Mais uma animação escolhida (e essa não é da Pixar) e dessa vez pelo motivo de se tratar de uma história onde um vilão – diferente – faz de tudo para ser notado. Desde seus primeiros passos até o dia fatídico em que acredita ter matado o herói de Metro City. Até aqui parece ser um filme normal, seguindo o fato de que vilões tentam o possível e o impossível para vencer o herói, mas, como escrevi antes, se trata de um vilão diferente.
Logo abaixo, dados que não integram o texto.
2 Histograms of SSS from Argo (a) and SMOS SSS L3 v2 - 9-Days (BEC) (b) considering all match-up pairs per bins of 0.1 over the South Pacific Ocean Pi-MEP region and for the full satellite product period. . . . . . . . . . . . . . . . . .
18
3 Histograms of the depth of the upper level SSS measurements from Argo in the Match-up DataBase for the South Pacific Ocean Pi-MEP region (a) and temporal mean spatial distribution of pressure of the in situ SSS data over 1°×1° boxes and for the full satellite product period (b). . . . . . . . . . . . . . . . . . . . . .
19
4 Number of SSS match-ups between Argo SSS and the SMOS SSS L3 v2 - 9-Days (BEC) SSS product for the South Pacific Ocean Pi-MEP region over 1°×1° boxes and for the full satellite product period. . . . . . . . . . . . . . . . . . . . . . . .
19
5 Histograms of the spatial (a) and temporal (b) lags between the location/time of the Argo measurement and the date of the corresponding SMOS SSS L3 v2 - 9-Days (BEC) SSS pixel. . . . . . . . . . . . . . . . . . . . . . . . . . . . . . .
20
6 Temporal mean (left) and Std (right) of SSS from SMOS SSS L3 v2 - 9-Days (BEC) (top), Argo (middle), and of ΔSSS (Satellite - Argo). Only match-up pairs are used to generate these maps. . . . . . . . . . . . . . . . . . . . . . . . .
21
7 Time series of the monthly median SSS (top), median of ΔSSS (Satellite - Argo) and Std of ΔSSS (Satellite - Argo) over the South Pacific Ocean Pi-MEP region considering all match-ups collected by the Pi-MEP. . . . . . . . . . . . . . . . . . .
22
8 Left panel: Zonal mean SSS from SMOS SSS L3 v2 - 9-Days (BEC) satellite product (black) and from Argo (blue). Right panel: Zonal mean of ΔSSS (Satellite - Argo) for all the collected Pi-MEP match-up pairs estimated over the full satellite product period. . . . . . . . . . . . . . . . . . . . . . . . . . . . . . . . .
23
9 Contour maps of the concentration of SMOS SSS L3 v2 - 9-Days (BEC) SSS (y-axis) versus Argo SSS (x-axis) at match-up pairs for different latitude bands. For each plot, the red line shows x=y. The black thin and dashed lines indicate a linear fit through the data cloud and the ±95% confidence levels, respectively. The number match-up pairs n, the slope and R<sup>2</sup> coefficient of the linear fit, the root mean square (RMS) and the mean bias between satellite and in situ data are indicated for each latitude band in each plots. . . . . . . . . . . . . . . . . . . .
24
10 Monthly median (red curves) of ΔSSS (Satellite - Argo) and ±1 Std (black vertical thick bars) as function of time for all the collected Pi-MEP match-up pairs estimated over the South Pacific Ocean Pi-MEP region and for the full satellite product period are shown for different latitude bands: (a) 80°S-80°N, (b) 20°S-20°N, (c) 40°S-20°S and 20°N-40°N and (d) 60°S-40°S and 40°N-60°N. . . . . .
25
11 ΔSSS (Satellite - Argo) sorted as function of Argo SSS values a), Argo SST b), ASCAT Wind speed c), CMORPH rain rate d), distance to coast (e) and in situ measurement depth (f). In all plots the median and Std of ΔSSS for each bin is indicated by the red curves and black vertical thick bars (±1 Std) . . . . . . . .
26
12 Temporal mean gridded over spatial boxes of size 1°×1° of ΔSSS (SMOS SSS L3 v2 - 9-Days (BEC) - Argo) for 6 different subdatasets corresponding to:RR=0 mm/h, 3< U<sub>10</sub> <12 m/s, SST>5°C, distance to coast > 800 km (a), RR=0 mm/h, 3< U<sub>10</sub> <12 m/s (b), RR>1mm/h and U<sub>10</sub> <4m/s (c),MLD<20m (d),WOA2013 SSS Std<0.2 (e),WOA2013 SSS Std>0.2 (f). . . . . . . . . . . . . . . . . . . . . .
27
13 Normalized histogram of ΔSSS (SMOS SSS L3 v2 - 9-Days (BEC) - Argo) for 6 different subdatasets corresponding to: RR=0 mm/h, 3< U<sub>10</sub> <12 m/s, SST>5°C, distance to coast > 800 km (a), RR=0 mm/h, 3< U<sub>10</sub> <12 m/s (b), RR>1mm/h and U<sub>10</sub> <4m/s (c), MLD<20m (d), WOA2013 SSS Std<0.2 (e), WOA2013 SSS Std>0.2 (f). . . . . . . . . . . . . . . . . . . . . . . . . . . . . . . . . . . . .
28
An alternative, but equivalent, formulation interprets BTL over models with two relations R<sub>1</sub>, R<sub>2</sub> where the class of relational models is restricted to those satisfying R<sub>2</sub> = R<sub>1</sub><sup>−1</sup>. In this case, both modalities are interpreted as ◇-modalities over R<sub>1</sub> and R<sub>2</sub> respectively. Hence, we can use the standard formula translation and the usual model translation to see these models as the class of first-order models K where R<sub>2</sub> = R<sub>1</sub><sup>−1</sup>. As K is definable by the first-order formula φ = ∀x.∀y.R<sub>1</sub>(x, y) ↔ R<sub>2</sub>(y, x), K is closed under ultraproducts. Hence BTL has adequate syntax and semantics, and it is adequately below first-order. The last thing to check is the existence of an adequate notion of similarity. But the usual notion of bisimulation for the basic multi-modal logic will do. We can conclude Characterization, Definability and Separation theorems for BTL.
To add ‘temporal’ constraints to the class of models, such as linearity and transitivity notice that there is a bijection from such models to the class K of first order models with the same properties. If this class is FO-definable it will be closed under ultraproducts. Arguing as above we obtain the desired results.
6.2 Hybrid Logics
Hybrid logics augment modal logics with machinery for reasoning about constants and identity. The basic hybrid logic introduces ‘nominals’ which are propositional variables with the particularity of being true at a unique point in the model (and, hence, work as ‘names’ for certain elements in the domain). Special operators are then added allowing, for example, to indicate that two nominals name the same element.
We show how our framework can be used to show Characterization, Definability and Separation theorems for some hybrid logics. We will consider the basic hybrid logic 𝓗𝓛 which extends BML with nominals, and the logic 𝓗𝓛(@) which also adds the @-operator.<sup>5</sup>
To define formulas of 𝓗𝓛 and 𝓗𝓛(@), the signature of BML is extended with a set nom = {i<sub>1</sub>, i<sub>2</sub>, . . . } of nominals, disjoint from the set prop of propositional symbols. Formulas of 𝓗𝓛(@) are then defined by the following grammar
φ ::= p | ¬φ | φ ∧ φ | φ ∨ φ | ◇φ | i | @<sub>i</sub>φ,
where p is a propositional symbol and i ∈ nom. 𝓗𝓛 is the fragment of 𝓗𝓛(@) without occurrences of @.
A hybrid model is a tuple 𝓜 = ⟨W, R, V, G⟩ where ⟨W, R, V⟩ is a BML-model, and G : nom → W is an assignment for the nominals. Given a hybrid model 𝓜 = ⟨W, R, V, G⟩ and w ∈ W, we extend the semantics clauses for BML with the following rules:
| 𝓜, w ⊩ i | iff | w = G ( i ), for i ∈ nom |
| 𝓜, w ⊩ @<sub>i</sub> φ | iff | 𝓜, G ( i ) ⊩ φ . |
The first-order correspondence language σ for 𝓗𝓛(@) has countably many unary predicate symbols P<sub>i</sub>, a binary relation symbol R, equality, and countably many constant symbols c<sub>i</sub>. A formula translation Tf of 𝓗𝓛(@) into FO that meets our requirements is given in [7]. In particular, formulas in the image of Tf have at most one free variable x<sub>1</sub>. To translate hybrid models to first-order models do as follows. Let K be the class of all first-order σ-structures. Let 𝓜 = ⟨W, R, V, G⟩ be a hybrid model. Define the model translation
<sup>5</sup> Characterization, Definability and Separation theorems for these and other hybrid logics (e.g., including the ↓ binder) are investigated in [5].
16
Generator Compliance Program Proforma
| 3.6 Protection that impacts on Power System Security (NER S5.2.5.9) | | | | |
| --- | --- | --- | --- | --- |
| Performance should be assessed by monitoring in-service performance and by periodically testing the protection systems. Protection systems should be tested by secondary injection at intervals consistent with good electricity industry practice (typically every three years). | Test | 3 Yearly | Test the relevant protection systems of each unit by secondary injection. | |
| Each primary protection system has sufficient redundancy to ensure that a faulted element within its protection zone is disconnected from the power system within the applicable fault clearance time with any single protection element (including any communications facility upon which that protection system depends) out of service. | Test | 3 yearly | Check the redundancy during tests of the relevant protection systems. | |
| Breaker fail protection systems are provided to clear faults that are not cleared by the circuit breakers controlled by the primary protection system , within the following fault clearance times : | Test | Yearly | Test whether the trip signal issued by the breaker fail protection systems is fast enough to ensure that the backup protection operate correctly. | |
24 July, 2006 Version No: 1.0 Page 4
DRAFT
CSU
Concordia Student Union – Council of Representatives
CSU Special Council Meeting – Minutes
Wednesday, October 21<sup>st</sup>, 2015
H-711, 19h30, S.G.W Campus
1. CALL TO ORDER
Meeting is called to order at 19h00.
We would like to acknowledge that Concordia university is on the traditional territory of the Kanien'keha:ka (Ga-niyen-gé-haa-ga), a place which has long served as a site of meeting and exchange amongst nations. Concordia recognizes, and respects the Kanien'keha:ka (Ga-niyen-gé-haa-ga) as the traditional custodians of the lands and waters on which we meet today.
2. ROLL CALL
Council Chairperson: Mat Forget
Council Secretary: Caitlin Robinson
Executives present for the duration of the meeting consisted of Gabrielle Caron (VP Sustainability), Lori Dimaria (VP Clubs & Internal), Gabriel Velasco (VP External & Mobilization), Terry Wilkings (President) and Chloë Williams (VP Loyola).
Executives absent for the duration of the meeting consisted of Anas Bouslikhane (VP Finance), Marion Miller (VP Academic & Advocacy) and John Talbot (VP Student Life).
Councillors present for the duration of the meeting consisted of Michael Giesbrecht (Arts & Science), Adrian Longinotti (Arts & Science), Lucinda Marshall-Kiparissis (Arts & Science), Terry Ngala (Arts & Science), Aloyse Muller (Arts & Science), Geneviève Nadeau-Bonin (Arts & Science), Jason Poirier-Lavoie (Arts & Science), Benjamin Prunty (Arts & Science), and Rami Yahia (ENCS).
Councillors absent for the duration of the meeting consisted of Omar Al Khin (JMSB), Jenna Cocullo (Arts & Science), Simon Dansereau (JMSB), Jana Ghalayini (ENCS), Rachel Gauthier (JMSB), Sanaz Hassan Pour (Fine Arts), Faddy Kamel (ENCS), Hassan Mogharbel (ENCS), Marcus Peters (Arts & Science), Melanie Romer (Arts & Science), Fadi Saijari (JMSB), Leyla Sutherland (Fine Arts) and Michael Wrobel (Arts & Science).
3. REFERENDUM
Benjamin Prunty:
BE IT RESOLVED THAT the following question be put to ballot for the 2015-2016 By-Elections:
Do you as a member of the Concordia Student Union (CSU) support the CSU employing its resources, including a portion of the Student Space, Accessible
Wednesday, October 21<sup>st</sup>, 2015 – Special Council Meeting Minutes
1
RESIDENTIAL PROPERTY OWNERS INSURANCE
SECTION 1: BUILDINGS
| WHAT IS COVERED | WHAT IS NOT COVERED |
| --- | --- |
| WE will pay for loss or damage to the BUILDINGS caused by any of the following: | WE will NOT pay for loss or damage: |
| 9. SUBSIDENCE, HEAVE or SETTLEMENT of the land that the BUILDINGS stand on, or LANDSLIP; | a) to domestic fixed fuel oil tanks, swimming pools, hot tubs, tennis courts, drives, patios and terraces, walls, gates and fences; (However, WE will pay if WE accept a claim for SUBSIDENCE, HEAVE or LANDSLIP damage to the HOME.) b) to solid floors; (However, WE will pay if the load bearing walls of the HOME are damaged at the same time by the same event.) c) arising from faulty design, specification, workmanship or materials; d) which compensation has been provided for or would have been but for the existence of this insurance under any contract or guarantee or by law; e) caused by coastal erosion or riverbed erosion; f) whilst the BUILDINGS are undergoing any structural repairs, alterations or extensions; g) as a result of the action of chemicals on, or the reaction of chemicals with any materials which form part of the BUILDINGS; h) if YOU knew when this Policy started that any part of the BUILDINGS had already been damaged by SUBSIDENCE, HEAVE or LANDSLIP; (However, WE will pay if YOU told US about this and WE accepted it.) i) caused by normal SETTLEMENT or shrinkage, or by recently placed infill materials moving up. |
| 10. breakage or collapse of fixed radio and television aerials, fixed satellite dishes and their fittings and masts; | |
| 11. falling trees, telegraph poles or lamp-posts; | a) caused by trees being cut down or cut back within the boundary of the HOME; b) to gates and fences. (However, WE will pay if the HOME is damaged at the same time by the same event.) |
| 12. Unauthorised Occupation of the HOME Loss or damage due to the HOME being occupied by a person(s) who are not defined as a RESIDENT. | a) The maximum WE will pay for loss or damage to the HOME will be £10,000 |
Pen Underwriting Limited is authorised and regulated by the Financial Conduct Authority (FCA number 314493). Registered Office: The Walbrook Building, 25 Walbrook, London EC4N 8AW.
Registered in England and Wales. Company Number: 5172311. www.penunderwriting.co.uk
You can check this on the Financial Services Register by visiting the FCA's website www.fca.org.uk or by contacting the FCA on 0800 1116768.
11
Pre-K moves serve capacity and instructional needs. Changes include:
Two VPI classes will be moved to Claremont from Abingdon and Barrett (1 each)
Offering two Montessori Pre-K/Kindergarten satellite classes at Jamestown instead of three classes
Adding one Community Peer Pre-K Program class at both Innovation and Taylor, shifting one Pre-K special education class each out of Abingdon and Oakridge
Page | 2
Megamente não dá o nome ao filme a toa. O super astro aqui não é Metro-Man, que tem o mesmo nome da cidade. O antagonista azul cabeçudo, além de hiper inteligente, possui vários atributos e vamos entendendo que ele não é só um super-vilão, exatamente por ter sido criado em um ambiente propício para isso, pois depois de tudo que passa para exterminar o super-herói, algum senso de honradez e heroísmo vai consumindo-o.

Já no começo do filme vamos sendo apresentados aos dois, de forma bem introdutória e explicativa sobre quem é quem. Desde a destruição do planeta natal (de ambos), quando estão na escola e um é adorado enquanto o outro sofre “bullying”, até quando os dois batalham defendendo o bem e o mau. Pode até parecer que um é yin e outro yang e isso é bem interessante até o filme dar uma reviravolta na história e a decisão de que é preciso uma guinada que seguir um caminho nunca antes intencionado, pode dar novo sentido a existência. A 1ª cena mostra um momento, futuro, em que Megamente está prestes a ser derrotado e vai refletindo sobre tudo o que está acontecendo, podemos defender que o vilão merece perder, mas, depois que o filme realmente chega a esse ponto, percebemos que ele, ali, é o mocinho da história.

Depois de muitos anos, Megamente consegue alcançar sua intenção maior e derrota Metro-Man, mas com o tempo percebe que sua vida não tem mais sentido. Não há contra quem lutar e tudo passa a ser tedioso e chato. Só que seu intelecto superior não aceita isso passivamente e ele começa a analisar uma hipótese de criar um herói capaz de lutar contra ele e fazer com que tudo volte ao normal. Seu plano incluía injetar uma fórmula com o DNA de Metro-Man em uma pessoa digna dos poderes do herói, só que eis o grande problema, quem acaba “infectado” é um grande perdedor, sem qualquer responsabilidade e sem qualquer virtude.

Titan é treinado por Megamente, só que a força e invencibilidade lhe sobe a cabeça e ao invés de lutar pelo bem, ele começa a querer lutar por si mesmo, sendo destrutivo e não se importando com o que passa a ser capaz de fazer. Nosso atormentado alienígena azul e cabeçudo, reflete sobre seu erro e só encontra uma solução, lutar agora do lado do bem e defender a cidade que, outrora, desejava subjugar.

O enredo não segue o caminho usual, como podemos notar e isso ajuda e muito a fazer com que essa animação valha a pena. As motivações a priori do vilão, quando a única coisa que aprendeu foi a disputar atenção e querer destronar o herói, e a posteriori, quando ele percebe uma vocação para fazer o certo quando mais ninguém é capaz disso, saltam aos olhos do espectador. Outras percepções são entendidas no decorrer do filme e outros contextos podem ser subtendidos também, mas isso é algo que é concluído assistindo.

Megamente, além de uma história dessa, ainda ganha com a colaboração de uma trilha sonora excelente. Hits do Rock’N’Roll tocam direto e criam aquele clima que valoriza ainda mais a animação.